Künstler Vhils vor seinem Wandgemälde zu Ehren von Marielle Franco in Lissabon, Portugal. © Fernando Figueiredo Silva
Künstler Vhils vor seinem Wandgemälde zu Ehren von Marielle Franco in Lissabon, Portugal. © Fernando Figueiredo Silva

Kultur Künstler*innen für Menschenrechte auf Instagram

Von Malte Göbel. Erschienen in «AMNESTY – Magazin der Menschenrechte» vom August 2021.
Instagram rückt Fotos in den Mittelpunkt und trifft damit den Zeitgeist wie derzeit kein anderes soziales Medium. Kein Wunder, dass auch und gerade Künstler*innen Instagram für sich entdeckt haben – einige von ihnen machen sich explizit für Menschenrechte stark.
@vhils

Auf Instagram ist der Streetart-Künstler Alexandre Farto unter seinem Pseudonym Vhils ein Star – fast eine halbe Million Menschen folgen dem Portugiesen. «Scratching the Surface» nennt er seine Kunst der Kratztechnik, die auch seinem politischen Anspruch entspricht, nicht oberflächlich schöne Bilder zu schaffen, sondern tiefer zu gehen und der eigenen Kunst eine Bedeutung zu geben. Oft setzt sich Vhils mit der Menschenrechtslage in Brasilien auseinander, 2018 hat er etwa ein überlebensgrosses Porträt der ermordeten Aktivistin Marielle Franco in eine Betonwand gekratzt. «Dass ich mit meiner Kunst auf ihre Geschichte hinweisen kann, ist für mich ein Privileg», sagte Vhils. Im Sommer 2020 schuf er vor einem Krankenhaus in der portugiesischen Stadt Porto ein Wandbild, um den Beschäftigten für ihr Engagement in der Corona-Pandemie zu danken.

@smishdesigns

Smish ist das Pseudonym einer indischen Künstlerin, die ihren bürgerlichen Namen im Zusammenhang mit ihrer aktivistischen Arbeit nicht angeben möchte – aus Angst, sexistischen Repressionen ausgesetzt zu sein.
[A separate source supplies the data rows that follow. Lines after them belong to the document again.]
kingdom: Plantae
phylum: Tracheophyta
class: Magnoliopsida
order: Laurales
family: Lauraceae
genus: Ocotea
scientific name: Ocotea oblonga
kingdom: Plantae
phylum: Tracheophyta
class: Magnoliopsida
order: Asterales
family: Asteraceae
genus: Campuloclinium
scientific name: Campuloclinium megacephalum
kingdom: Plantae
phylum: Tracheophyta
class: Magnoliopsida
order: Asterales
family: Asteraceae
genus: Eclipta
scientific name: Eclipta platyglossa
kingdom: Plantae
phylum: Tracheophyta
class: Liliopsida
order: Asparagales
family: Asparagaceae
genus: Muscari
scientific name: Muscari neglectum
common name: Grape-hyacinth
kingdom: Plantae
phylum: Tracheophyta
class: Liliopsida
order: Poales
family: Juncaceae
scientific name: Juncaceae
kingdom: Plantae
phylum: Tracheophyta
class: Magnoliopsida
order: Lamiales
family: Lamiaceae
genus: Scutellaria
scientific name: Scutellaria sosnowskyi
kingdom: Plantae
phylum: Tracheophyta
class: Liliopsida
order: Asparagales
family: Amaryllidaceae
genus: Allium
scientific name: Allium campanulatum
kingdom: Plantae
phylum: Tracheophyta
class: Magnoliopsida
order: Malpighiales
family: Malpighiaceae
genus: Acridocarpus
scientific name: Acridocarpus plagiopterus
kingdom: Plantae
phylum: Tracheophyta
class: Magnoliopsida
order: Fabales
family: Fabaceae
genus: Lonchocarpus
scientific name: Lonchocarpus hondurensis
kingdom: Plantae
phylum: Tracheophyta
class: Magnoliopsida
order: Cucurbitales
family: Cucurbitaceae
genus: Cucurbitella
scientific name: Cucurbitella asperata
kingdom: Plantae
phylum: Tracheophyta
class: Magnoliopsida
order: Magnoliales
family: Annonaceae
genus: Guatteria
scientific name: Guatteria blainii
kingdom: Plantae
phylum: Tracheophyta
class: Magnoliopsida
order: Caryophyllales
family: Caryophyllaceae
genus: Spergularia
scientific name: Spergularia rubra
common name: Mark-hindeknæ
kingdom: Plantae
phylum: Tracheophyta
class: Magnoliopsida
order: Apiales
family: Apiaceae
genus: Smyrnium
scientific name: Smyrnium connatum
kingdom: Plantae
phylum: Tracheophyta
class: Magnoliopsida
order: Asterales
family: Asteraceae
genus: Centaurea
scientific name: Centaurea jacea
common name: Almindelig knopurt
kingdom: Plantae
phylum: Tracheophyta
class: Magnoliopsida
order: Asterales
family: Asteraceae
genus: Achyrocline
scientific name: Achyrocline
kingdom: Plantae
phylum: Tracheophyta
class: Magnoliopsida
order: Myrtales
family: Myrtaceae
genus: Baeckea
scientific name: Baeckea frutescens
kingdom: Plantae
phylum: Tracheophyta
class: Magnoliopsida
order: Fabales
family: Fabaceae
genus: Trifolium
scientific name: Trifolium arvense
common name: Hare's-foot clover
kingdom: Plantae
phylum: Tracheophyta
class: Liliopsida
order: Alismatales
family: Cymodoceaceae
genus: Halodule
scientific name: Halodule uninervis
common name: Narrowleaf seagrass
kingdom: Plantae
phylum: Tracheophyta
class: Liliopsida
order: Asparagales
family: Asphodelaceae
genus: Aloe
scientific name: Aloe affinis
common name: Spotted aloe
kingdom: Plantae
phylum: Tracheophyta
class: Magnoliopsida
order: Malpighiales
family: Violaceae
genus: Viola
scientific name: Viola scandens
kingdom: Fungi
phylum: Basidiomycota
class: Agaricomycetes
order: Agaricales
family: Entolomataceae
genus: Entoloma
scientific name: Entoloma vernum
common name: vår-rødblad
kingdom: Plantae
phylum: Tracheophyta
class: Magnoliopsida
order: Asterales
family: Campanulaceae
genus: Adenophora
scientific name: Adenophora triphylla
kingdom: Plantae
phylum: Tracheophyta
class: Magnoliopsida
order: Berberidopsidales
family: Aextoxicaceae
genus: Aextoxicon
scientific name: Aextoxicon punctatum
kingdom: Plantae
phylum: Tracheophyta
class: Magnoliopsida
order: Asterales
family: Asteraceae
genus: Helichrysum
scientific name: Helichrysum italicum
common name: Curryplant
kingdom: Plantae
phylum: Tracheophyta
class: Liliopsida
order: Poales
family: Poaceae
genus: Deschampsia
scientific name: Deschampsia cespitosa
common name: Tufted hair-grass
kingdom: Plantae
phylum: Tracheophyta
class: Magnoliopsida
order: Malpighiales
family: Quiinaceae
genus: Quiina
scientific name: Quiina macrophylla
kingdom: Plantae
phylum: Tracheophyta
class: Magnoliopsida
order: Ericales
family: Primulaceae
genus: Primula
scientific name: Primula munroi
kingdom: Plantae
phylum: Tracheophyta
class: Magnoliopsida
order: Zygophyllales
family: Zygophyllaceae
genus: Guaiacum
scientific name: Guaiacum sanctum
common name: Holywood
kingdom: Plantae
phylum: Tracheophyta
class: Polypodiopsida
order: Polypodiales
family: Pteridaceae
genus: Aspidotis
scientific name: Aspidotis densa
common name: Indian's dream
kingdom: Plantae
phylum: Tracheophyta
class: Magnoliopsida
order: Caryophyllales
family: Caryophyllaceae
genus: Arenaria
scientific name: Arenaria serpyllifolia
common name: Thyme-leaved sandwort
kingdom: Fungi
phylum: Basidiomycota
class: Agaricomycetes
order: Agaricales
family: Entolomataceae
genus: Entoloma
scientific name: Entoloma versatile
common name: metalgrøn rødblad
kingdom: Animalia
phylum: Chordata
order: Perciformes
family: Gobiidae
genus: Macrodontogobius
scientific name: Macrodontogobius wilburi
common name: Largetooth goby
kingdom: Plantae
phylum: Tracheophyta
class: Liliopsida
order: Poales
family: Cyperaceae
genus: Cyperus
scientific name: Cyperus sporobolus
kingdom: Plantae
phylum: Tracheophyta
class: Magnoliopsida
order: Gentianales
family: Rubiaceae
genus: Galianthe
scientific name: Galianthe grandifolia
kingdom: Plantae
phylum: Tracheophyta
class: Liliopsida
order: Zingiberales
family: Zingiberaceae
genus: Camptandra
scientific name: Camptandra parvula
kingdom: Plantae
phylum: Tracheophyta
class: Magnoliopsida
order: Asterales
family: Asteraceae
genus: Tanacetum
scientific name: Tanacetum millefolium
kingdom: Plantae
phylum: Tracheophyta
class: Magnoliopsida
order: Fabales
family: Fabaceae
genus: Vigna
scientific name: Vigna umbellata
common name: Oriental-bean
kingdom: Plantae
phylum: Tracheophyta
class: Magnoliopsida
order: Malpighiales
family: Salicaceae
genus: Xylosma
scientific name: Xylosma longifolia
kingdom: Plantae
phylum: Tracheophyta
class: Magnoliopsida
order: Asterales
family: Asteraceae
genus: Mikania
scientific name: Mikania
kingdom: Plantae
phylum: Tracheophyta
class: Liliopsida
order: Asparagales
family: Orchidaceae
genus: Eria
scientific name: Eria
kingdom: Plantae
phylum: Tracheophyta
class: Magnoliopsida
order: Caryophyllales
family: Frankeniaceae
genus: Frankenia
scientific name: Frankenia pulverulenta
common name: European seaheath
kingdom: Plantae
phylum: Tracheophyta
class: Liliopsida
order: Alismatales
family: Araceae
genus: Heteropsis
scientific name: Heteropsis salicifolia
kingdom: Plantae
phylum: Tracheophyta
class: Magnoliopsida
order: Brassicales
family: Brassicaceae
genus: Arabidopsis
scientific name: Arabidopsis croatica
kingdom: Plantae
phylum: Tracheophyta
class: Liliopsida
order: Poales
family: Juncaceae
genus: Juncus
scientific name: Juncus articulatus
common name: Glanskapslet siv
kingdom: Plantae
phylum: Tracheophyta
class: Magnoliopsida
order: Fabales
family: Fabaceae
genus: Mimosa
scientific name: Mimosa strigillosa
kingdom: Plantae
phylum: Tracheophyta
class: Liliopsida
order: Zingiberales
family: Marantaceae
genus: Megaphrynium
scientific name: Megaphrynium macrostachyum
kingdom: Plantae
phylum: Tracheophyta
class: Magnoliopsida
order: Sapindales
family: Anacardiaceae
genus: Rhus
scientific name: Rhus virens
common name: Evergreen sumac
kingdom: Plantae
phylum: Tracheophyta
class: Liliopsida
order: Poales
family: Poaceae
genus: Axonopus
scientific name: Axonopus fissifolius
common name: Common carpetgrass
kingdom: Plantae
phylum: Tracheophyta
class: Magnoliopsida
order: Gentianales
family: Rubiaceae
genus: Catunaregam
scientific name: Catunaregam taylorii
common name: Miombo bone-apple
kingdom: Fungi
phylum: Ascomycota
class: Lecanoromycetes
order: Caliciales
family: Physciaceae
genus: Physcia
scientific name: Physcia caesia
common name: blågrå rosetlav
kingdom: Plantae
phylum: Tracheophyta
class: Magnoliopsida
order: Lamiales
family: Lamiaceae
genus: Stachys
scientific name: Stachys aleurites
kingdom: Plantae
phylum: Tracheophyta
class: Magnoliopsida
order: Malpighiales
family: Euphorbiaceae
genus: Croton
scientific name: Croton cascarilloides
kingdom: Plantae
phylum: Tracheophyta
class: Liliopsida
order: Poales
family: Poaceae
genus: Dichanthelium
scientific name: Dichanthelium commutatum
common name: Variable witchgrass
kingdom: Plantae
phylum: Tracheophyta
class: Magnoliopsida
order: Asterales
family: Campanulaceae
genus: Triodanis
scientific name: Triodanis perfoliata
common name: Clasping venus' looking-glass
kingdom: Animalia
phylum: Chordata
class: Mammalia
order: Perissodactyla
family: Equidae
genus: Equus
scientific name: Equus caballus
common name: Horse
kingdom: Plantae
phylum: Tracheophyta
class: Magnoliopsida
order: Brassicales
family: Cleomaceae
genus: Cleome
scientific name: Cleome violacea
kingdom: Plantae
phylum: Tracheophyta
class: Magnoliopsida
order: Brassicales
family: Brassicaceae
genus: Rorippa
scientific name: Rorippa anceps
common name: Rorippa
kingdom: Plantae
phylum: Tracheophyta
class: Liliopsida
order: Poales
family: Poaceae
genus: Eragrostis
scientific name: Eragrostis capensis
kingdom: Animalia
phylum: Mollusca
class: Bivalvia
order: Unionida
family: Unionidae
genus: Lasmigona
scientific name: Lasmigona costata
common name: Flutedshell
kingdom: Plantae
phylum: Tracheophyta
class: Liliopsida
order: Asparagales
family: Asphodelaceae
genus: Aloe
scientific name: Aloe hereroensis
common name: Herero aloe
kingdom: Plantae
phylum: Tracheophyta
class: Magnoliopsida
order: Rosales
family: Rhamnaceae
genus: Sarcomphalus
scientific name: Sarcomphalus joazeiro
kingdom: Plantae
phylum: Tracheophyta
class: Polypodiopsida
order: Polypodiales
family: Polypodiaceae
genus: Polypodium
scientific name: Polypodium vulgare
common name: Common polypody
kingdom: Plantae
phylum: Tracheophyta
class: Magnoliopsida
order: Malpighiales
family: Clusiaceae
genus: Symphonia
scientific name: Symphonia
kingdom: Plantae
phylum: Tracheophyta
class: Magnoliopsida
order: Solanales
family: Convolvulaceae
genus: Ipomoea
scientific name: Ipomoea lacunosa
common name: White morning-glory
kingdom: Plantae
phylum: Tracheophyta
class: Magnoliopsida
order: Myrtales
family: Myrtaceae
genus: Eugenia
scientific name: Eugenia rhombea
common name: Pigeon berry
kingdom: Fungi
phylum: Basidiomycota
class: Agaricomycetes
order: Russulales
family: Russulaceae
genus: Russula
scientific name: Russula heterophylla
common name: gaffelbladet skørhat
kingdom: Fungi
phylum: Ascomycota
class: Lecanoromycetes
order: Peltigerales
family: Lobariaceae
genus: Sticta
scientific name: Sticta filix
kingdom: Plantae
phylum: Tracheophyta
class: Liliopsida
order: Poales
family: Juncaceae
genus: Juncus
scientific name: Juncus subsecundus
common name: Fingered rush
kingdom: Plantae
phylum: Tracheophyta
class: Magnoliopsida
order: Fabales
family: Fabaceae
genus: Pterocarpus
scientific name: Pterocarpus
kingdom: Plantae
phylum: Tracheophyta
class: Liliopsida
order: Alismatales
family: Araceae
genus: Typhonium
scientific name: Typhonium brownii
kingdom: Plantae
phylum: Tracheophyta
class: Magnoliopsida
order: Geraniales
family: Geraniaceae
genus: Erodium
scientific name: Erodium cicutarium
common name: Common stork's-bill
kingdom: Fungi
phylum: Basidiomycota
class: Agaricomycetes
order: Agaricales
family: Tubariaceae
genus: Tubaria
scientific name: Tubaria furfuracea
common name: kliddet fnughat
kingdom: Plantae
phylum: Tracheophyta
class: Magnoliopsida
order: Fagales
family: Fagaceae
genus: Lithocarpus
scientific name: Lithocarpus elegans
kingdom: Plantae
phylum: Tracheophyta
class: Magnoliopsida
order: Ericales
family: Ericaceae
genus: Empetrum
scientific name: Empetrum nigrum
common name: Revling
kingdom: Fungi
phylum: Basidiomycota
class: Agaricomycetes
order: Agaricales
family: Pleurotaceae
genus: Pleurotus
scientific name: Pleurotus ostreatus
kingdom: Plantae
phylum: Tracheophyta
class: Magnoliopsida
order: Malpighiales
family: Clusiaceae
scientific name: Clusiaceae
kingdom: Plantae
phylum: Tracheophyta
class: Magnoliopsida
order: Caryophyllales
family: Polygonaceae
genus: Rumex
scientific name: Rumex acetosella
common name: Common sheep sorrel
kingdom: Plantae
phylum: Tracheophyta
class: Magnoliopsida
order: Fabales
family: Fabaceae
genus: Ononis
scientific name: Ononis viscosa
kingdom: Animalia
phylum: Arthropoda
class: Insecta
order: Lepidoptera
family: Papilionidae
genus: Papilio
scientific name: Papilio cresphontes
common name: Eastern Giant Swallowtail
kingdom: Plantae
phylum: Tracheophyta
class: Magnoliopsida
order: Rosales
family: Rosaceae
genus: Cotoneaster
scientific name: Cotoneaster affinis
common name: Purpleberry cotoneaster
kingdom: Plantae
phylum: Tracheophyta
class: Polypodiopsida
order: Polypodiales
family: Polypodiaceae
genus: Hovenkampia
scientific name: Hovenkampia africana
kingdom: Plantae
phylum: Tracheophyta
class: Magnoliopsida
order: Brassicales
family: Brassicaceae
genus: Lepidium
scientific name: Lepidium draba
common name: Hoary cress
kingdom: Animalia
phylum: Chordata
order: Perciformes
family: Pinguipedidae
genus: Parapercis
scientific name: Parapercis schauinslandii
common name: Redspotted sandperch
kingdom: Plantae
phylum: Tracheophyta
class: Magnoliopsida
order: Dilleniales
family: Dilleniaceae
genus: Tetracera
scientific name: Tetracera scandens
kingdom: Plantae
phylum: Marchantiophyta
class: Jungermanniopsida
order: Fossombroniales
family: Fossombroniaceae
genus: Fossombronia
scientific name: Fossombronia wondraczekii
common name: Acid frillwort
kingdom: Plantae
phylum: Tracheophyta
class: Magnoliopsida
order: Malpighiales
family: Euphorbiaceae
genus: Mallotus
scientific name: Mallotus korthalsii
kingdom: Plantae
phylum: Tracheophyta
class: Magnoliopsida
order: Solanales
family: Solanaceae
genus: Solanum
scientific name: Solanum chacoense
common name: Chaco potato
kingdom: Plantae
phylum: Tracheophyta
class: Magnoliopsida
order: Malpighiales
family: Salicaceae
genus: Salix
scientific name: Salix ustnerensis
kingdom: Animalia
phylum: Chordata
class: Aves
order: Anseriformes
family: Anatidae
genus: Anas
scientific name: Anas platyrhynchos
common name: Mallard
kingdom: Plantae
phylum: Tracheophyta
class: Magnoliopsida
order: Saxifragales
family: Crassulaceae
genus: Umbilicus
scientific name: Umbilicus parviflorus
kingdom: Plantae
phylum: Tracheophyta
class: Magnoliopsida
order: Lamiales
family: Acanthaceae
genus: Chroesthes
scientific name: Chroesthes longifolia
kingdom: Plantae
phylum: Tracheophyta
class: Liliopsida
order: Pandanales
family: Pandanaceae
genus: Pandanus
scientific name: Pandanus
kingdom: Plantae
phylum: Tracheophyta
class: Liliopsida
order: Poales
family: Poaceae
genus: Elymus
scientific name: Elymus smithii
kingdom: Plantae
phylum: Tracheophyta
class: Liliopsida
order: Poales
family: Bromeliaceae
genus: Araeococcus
So fordert sie etwa einen besseren Zugang zu Verhütungsmitteln und das Recht auf Abtreibung. Als im September 2020 massenhaft gegen die Landwirtschaftspolitik protestiert wurde, schuf Smish ein Porträt des Premierministers Narendra Modi im Stil von Obamas ikonischem «Hope»-Plakat – nur dass darunter «Shame» stand.

@ich_bin_barbara

Ein Spruch in weissen Buchstaben auf einem schwarzen Plakat eignet sich perfekt für Instagram! So klebte Barbara. (mit Punkt) unter die Werbung eines Sportstudios «Gezielte Behandlung von Problemzonen » den Kommentar: «Die Missachtung der Menschenwürde ist hier die einzig wahre Problemzone.» Vor eine Kebab-Imbissbude hängte sie ein Schild mit der Aufschrift: «Fremdenhass, das ist bekannt, endet oft hungrig am Dönerstand.» 2017 war sie mit der Initiative «Viva con Agua» in Uganda und klebte dort an einen Brunnen das Schild: «Build wells not walls.» Wegen ihrer politischen Kunst wird Barbara. auch als «der deutsche Banksy» bezeichnet. Dazu passt, dass kaum etwas über sie bekannt ist.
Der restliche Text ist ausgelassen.